In anthropological fashion, these micro-scale tales of livelihoods co-existing with sensory violations speak to another phenomenon amongst individuals a continent over in China–notoriously subject to Western media criticism regarding its pollution issues and environmental policies–unarticulated by residents, but documented ethnographically as ‘The art of unnoticing’. Shifting from the unnoticed to the act of unnoticing, this entails residents’ ability to “reclaim their agency in the face the unavoidable”.

Lou, author of the article, describes this practice as a “contrived form of ignorance that enables them to live with the reality of pollution”. Despite the relentless petrochemical fumes and visual obstructions of an industrial landscape, living with these invasive surrounds becomes reduced to simply living itself. Initially, drawing these parallels was something of an artistic thrill for me: a welcome source of narrative and flow in writing. Equally, they are telling of a worrying ubiquity of climate injustices internalised into a dangerous status-quo that weds the deterioration of environment with the deterioration of health.
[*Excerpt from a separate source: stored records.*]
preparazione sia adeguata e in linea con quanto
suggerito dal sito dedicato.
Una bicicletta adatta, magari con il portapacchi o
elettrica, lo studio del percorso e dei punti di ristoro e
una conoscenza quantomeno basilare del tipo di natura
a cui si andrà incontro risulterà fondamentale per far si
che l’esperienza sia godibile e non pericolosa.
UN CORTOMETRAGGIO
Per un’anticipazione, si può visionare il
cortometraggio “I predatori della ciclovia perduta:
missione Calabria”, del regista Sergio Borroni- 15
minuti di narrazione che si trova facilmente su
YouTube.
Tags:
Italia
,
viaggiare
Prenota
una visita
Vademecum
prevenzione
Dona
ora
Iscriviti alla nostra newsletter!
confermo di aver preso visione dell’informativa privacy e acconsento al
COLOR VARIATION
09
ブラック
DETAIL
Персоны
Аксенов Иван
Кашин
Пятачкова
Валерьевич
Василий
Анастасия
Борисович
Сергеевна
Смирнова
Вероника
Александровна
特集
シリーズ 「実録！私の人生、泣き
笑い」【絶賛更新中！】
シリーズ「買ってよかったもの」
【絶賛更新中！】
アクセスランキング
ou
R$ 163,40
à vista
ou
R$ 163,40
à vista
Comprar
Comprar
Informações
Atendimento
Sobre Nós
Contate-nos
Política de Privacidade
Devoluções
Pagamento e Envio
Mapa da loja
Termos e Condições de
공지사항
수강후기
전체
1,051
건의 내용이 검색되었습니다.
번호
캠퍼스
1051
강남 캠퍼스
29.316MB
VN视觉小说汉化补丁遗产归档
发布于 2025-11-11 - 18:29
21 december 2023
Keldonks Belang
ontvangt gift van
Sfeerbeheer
In the podcast, Chao lucidly appeals to the “Arts of Noticing”, referencing the first chapter of Anna Tsing’s book, “The Mushroom at the End of the World”. A compelling study of the matsutake mushroom, this posthuman, transnational, and multispecies endeavour situates the reader at the literal grassroots level – which claims agency for grassroots movements. On a musical note, in this chapter Tsing coins the “polyphonic assemblage”, which is a play on the ecological term to describe layers of melodies that together, when we notice them, convey harmony and dissonance, isolation and cooperation. Recalling the art of unnoticing, all that remains really is the imagination. With the creativity of all these contributors, we should call on creative ways of coping, and radical re-imaginations of climate (multispecies) justice.